Frank and I were dropped off at the Oceanside Coast Guard Rescue Station. Later, after a warm shower and two dozen choruses of "Sweet Adeline," I placed a telephone call to my cousin who lived in nearby Del Mar.

Cliff: "Hello, Bill?"

Bill: "Yeh, Cliff?"

Cliff: "Yeh. Say, Bill, will you come and get me?"

Bill: "Sure. Where are you, pal?"

Cliff: "Oceanside Coast Guard Rescue Station...We crashed."

Bill: "Crashed? In your plane?"

Cliff: "No. In a balloon."

Bill: "...ah.ah.a balloon??"

Cliff: "Yeh." (There was a long pause. Finally I heard what was expected)

Bill (to his wife nearby): "It's Cliff, dear. Just another one of his practical jokes. You'll never believe it—I sure as hell don't." He chuckled, and as I expected, hung up.

Editor's Notes: Old Crow was the name of the plane of one of Cliff's still living heroes, P-51 fighter ace "Bud" Anderson, a modest and great hero.
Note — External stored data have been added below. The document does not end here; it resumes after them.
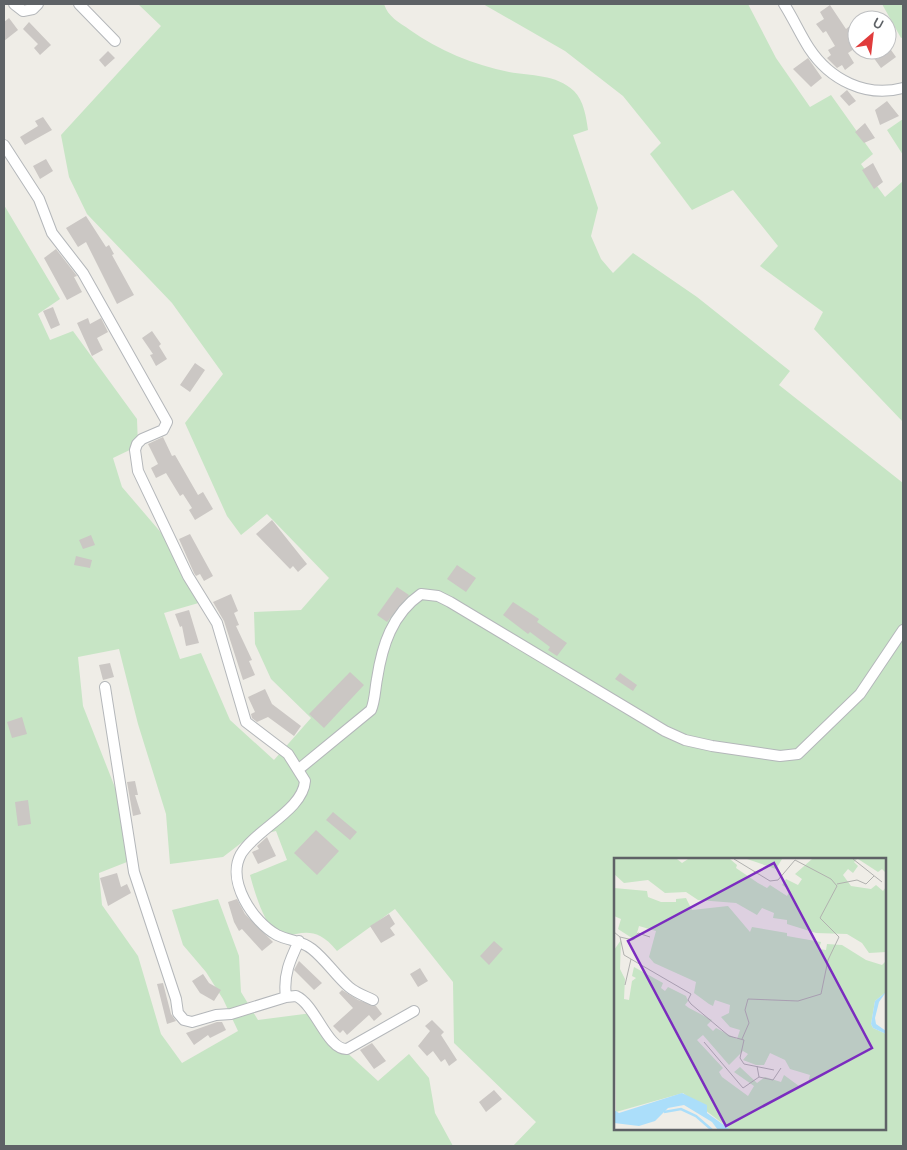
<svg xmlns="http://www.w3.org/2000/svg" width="907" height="1150" font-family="Quicksand,sans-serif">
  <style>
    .green { fill: #c7e5c5; fill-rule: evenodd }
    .building { fill: #cbc7c4 }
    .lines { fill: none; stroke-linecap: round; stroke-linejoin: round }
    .street-casing { stroke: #b4b7ba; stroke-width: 12 }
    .street { stroke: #fff; stroke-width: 10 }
    .inset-river { fill: none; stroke: #abdefa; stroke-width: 2.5 }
    .inset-road { fill: none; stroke: #b1b1af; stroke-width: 1 }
    .view { fill: #7b2cbf; fill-opacity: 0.15; stroke: #7b2cbf; stroke-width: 2.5 }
    .inset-edge { fill: none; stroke: #5e6266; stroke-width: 2.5 }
  </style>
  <rect width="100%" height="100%" fill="#efede7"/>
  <path class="green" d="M138 4H384C388 17 399 22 410 30 438 50 474 65 509 72 531 76 556 74 574 91 584 101 586 117 588 130L573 135 598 208 591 236 601 259 613 273 633 253 697 297 790 371 779 385 903 483V1146H513L536 1122 454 1043 453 982 395 909 337 951C309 916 292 945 275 931 263 921 254 890 250 875L287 860 276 831 249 837 223 857 170 864 166 814 138 724 119 649 78 657 83 706 116 790 132 860 99 873 102 905 138 956 161 1034 182 1063 238 1031 223 999 206 972 183 945 172 910 218 899 239 956 241 992 258 1020 312 1013 331 1038 378 1081 409 1054 429 1078 435 1113 453 1146H456H4V205L60 299 38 314 50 340 73 331 137 419 138 446 113 458 122 487 175 549 202 602 164 613 180 659 201 653 230 720 274 760 311 718 271 679 255 644 254 612 301 610 329 578 267 514 241 535 227 516 185 423 223 374 172 303 87 214 69 177 61 135 161 26ZM616 859H886V1129H616Z
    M483 4H748L776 58 810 107 831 95 873 154 861 164 885 197 903 181V422L814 329 823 312 760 266 778 246 733 190 692 210 650 154 661 143 623 96 565 51Z
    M882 4H903V37L901 38Z
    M903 119V155L887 130Z"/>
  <path class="building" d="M830 5 846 29 857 20V47L848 53 854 63 845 70 842 65 837 68 827 58 831 55 828 50 835 46 826 31 823 33 816 24 824 19 820 12Z
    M9 18 18 30 4 41V22Z
    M29 22 51 45 40 55 34 48 38 44 23 29Z
    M868 50H891L896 57 881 68Z
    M108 51 115 58 105 67 99 60Z
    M808 58 822 78 811 87 793 69Z
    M847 90 856 101 849 106 840 96Z
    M887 101 899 116 880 125 875 110Z
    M43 117 52 130 25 145 20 137 38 126 35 121Z
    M865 123 875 138 864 143 855 132Z
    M46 159 53 171 40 179 33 166Z
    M873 163 883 182 874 189 862 170Z
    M86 216 106 247 109 245 114 254 112 255 134 295 117 304 86 242 78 247 66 228Z
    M56 249 77 276 74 277 82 292 67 300 44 258Z
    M53 307 60 325 51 329 43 311Z
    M88 318 90 324 101 318 108 332 97 338 103 350 92 356 77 323Z
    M152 331 161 344 159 346 167 359 156 366 150 355 153 354 142 338Z
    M195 363 205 370 190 392 180 385Z
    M163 437 172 456 175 455 198 495 203 492 213 509 195 520 189 510 192 508 183 494 180 496 166 473 156 478 151 468 158 464 148 444Z
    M272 520 307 564 298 572 293 566 290 569 256 534Z
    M190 534 213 576 204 581 200 574 196 576 194 573 179 539Z
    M91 535 95 545 83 549 79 540Z
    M76 556 92 560 90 568 74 565Z
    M457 565 476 578 466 592 447 579Z
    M397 587 409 595 387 622 377 615Z
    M231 594 238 611 234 613 239 625 236 626 252 660 249 661 255 675 243 680 224 621 213 602Z
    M513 602 539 619 537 622 567 643 557 656 548 650 550 647 530 632 528 634 503 615Z
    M189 610 199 643 186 646 182 626 180 627 175 614Z
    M110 663 114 677 103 680 99 665Z
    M350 672 364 685 324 728 309 714Z
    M620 673 637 685 633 691 615 679Z
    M265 689 272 704 301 726 294 736 268 717 257 722 252 718 251 714 255 712 248 697Z
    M22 717 27 734 12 738 7 722Z
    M135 781 138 795H135L141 814 133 816 127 782Z
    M28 800 31 824 18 826 15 802Z
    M333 812 357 832 350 840 326 820Z
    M316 830 339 851 317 875 294 853Z
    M267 837 276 856 258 864 252 852 259 849 257 846Z
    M117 873 121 887 127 884 131 893 108 906 100 878Z
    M237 899 245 914 273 942 262 951 242 929 239 931 234 922 228 902Z
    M389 914 395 924 390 928 395 935 381 943 370 926Z
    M494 941 503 949 489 965 480 956Z
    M299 961 322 983 314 990 294 970Z
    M420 968 428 981 418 987 410 974Z
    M203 974 209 983 221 990 214 1001 200 993 192 981Z
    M163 983 171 1014 176 1021 167 1024 157 984Z
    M342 990 358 1000 376 1006 382 1014 374 1021 369 1015 347 1035 343 1030 340 1033 333 1026 353 1008 339 993Z
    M432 1020 444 1032 441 1035 457 1060 449 1066 445 1059 441 1062 433 1051 427 1056 418 1046 430 1031 425 1026Z
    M217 1022H222L226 1030 210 1038 208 1035 194 1045 186 1033Z
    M372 1043 386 1061 374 1069 360 1050Z
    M494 1090 502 1099 486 1112 479 1102Z"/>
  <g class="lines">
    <defs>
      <path id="street" d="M14 4 23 11 33 9 38 4
        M79 4 115 41
        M784 4C793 18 800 34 809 48 830 80 866 98 903 88
        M4 145 39 199 52 233 83 273 167 422 163 430 142 439 137 444 135 450 138 471 188 576 217 623 246 722 288 754 305 781C303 810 256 829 241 854 226 881 253 922 277 935 289 941 301 940 312 949 326 960 336 976 349 987 356 993 365 996 373 1000
        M105 687 134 872 176 999 178 1013 184 1020 192 1022 216 1015 231 1014 286 997C283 975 290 960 299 941
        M299 769 371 710C375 701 375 689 377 679 382 646 392 614 421 594L438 596 450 602 665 731 685 740 712 746 780 756 798 754 860 694 903 630
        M286 997 296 996C316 1005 327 1050 347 1049L414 1011"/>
    </defs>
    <use href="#street" class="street-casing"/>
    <use href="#street" class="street"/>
  </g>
  <g transform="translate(614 858)">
    <rect width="272" height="272" fill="#efede7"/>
    <path d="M0 1H63L68 5 74 1H116L123 7 122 10 144 25 153 30 156 27 173 38 176 32 168 27 172 21 184 27 188 21 181 16 198 1H243L240 4 244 8 239 15 234 11 229 17 237 28 257 31 262 27 269 33 272 29V94L255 95 248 85 233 76 202 75 173 66V62L159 60 160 55 148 50 143 57 122 45 84 42 72 34 51 35 34 22 10 25 0 16ZM133 1H168L162 11ZM244 1H272V15L268 11 264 14ZM0 30 33 33 34 39 47 44H62V41L72 40 78 52 114 48 136 74 138 69 173 75V78L207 84 205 91 212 92 213 86 228 87 252 102 268 107 272 103V134L261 143 257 166 259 170 272 176V272H117L69 235 2 254 0 92 7 82 6 111 11 121 10 141 15 142 18 123 22 120 18 118 20 109 49 125 47 130 51 133 54 129 72 138 74 143 71 147 75 150 98 162 93 167 99 173 102 170 123 181 126 172 116 169 107 159 115 155 116 147 101 142 99 148 95 146 80 135 82 124 40 105 35 99 42 73 25 68 21 82 4 71 7 61 0 58ZM89 177 115 207 129 193 134 196 129 202 142 207H150L156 195 171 202 176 211 196 217 194 225 185 228 170 217 167 224 151 219 143 225 126 209 120 214 140 228 134 238 108 219 105 214 109 210 83 182Z" fill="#c7e5c5" fill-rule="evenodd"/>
    <path d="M272 134 265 144 261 160 262 166 272 173V176L259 170 257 166 261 143ZM68 235 93 247V255L117 272H104L98 264 70 247 54 250 41 263 25 268 0 265V252L5 255Z" fill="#abdefa"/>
    <path class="inset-river" d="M50 254 67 251 82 258 98 272"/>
    <path class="inset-road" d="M120 1 156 23 164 22 181 2 217 21 223 28 206 60 225 79 214 102 207 136 184 143 134 141 131 152 135 165 128 181M239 1 268 24M223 26 243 22 252 26 260 18M0 74 6 79 10 97 77 136 74 142 77 146 115 178 130 182 126 200 130 206 160 212M6 79 19 82 24 75 36 79M11 127 17 101M90 184 129 230 145 219 143 208M145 219 159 222 167 210"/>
    <path class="view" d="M160 5 258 190 112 268 14 83Z"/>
    <rect width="272" height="272" class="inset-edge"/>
  </g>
  <rect width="907" height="1150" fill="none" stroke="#5e6266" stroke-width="10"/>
  <g transform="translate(872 35) rotate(28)"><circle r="24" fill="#ffffff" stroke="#bfc0c2"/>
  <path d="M0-4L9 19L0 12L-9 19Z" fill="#e03c3c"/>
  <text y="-8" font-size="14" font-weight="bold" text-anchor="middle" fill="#5e6266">U</text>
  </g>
</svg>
Bud and Old Crow are still flying at Oshkosh in July.

Academy Award and Emmy Award winning screen star Cliff Robertson has owned and flown a wide array of aircraft, including a Spitfire MK IX, a Messerschmitt ME-108, a French aerobatic Stampe SV4 biplane, a Grob Astir glider (in which he still holds a distance record) and a Beech Baron 58. A holder of single, multi, instrument and commercial licenses, as well as balloon, the pilot of many thousands of hours has accumulated many aviation awards, including EAA's highest Eagle award and the AOPA Sharples award. The American Veteran Association recently honored Cliff as Veteran of the Year. His columns will appear in his soon-to-be-published book.